Mahkememizce 22/06/2021 tarihli duruşmada verilen ara karar gereği dosyanın İstanbul Nöbetçi ATM’ne talimat yazılması sureti ile davacı taraf defterlerini inceleyip önceden rapor sunan SMMM bilirkişisi …’e talimat Mahkemesinde tevdi ile davalı taraf yönünden dosyaya kazandırılan 2017 BA formundaki faturaların davacı taraf kayıtlarının incelenip önceden sunulan 18/08/2020 tarihli raporda davacının davalıdan olan alacağının 2017 yılından devir ile geldiği hususunu rapor kapsamında anlaşılması nedeni ile bahse konu BA formu üzerinden devir gelen yıl itibari ile davacı taraf ticari kayıt ve defterlerin yeniden tetkiki ile davalının 2017 BA formundaki faturaların davacı taraf 2017 yılı kayıtları ile karşılaştırılmak sureti ile hazırlanacak raporun Mahkememiz dosyasına sunulmasının istenilmesi üzerine adı geçen bilirkişi tarafından İstanbul 19. ATM’nin …/… Talimat dosyası üzerinden SMMM Bilirkişisi … tarafından hazırlanan 23/08/2021 havale tarihli bilirkişi ek raporunun dosyaya sunulduğu ve taraflara usulüne uygun olarak tebliğ edildiği görülmüştür. Söz konusu raporun incelenmesinde özetle “davacı tarafın 2017 yılı ticari defterlerinin açılış ve kapanış tasdiklerinin yapıldığı, davacının 2017 yılı cari hesap özetinin 2016 yılından 130.631,88 TL ile birlikte 2017 yılı davacı tarafından davalı aleyhine düzenlenen 1.702.012,88 TL ve davalı tarafça iadesi yapılan 12.528,01 TL ile davalı tarafından ödenen 1.687.175,13 TL neticesi 2018 yılına davacı alacağının devir bedelinin 132.941,62 TL olduğu, davacı tarafından 2017 yılı BS formu ile 1.575.933,17 TL tutarında bildirimde bulunmasına karşılık davalı tarafça 2017 yılı BA formu ile 1.575.824,00 TL tutarında beyanda bulunulduğu, davacı tarafından BA ve BS formlarına göre 1 adet olmak üzere 109,17 TL’lik KDV’siz fatura bildiriminin davalı tarafça yapılmadığı” şeklinde kanaat belirtildiği görülmüştür. Söz konusu rapora karşı davacı vekilince itiraz dilekçesinin sunulduğu, davalı tarafça beyan ya da itiraz dilekçesinin sunulmadığı görülmüştür.

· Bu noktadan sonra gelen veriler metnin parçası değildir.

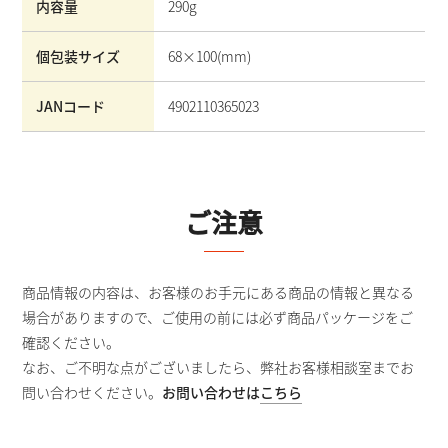
内容量
290g
個包装サイズ
68×100
(mm)
JANコード
4902110365023
ご注意
商品情報の内容は、お客様のお手元にある商品の情報と異なる
場合がありますので、ご使用の前には必ず商品パッケージをご
確認ください。
なお、ご不明な点がございましたら、弊社お客様相談室までお
問い合わせください。
お問い合わせは
こちら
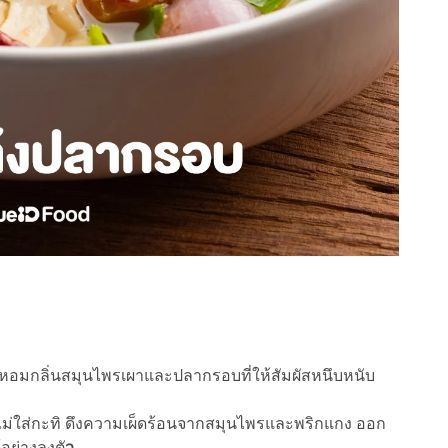
็ด หอมกลิ่นสมุนไพรเผาและปลากรอบที่ให้สัมผัสหนึบหนับ
ม่ใส่กะทิ ดึงความเผ็ดร้อนจากสมุนไพรและพริกแกง ออก
้อย่างลงตั
ว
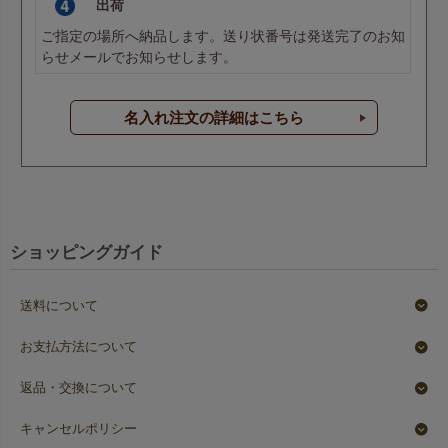
出荷
ご指定の場所へ納品します。送り状番号は発送完了のお知
らせメールでお知らせします。
名入れ注文の詳細はこちら
ショッピングガイド
送料について
お支払方法について
返品・交換について
キャンセルポリシー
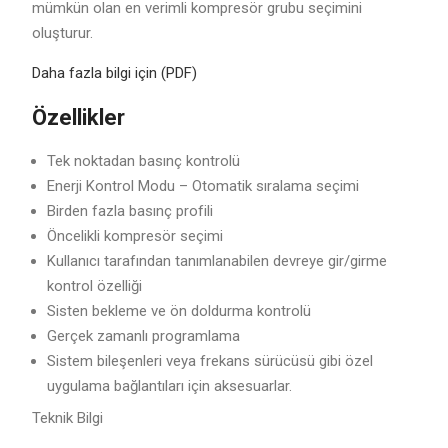
mümkün olan en verimli kompresör grubu seçimini
oluşturur.
Daha fazla bilgi için (PDF)
Özellikler
Tek noktadan basınç kontrolü
Enerji Kontrol Modu – Otomatik sıralama seçimi
Birden fazla basınç profili
Öncelikli kompresör seçimi
Kullanıcı tarafından tanımlanabilen devreye gir/girme
kontrol özelliği
Sisten bekleme ve ön doldurma kontrolü
Gerçek zamanlı programlama
Sistem bileşenleri veya frekans sürücüsü gibi özel
uygulama bağlantıları için aksesuarlar.
Teknik Bilgi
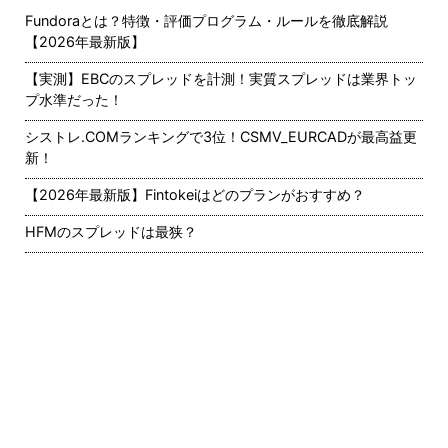
Fundoraとは？特徴・評価プログラム・ルールを徹底解説
【2026年最新版】
【実測】EBCのスプレッドを計測！実質スプレッドは業界トッ
プ水準だった！
シストレ.COMランキングで3位！CSMV_EURCADが最高益更
新！
【2026年最新版】Fintokeiはどのプランがおすすめ？
HFMのスプレッドは最狭？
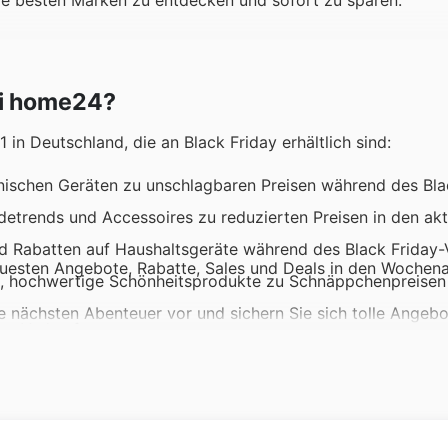
ei home24?
in Deutschland, die an Black Friday erhältlich sind:
onischen Geräten zu unschlagbaren Preisen während des Bla
etrends und Accessoires zu reduzierten Preisen in den akt
nd Rabatten auf Haushaltsgeräte während des Black Friday-
euesten Angebote, Rabatte, Sales und Deals in den Wochen
it, hochwertige Schönheitsprodukte zu Schnäppchenpreisen
re nächsten Abenteuer vor und sichern Sie sich tolle Angebo
ay-Verkaufs.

Mahkememizce 14/10/2021 tarihli duruşmada verilen ara karar gereği İstanbul Nöbetçi ATM’ne talimat yazılarak dosyanın mali müşavir bilirkişi …’ya tevdi ile davacı kayıtlarının 2017 yılı hariç olmak üzere incelenerek, dosyaya kazandırılan BA formlarıyla karşılaştırılarak; taraflar arası ticari ilişkinin ne zaman başladığı ve nasıl süre geldiği, başlangıçtan itibaren yukarıda belirtilen yıl hariç olmak üzere her yıl ayrı ayrı olmak üzere davacı tarafça davalı aleyhine kaç fatura düzenlendiği, davalı tarafça ne miktarda ödeme yapıldığı, yine alacaklı ve borçlu sıfatını kapsayacak başkaca bir kaydın bulunup bulunmadığı, tüm fatura, ödeme vs kayıtların yine davalı yan BA formları ile teyit edilerek oluşturulması, incelenecek kayıtlara yönelik faturaların irsaliyelere bağlanıp bağlanmadığı, bağlanmış ise davalı yana teslimi ya da tebliği yönünde kayıtlı belgelerin bulunup bulunmadığı hususlarına yönelik davacı kayıtları üzerinden inceleme yapılarak hazırlanacak raporun dosyamıza sunulmasının istenilmesi üzerine adı geçen bilirkişi tarafından İstanbul 12. ATM’nin …/… Talimat dosyası üzerinden hazırlanan 05/01/2022 havale tarihli bilirkişi raporunun dosyaya sunulduğu ve taraflara usulüne uygun olarak tebliğ edildiği görülmüştür. Söz konusu raporun incelenmesinde özetle “davacı tarafın 2016 – 2020 yıllarında dair ticari defterlerinin tasdiklerinin süresinde yapıldığı, bu kapsamda usulüne uygun tutulduğu, davacı kayıtlarına göre davacının takip tarihi itibariyle davalıdan 312.271,82 TL tutarında alacağının bulunduğu ancak taleple bağlılık ilkesi gereği 273.458,48 TL alacak talep edebileceği, takip sonrası hükmolunacak alacağa 3095 sayılı yasanın 2/2 gereği davacının reeskont faiz talebinde bulunabileceği” şeklinde kanaat belirtildiği görülmüştür. Söz konusu rapora karşı davacı vekilince beyan dilekçesinin sunulduğu, davalı tarafça beyan ya da itiraz dilekçesinin sunulmadığı görülmüştür.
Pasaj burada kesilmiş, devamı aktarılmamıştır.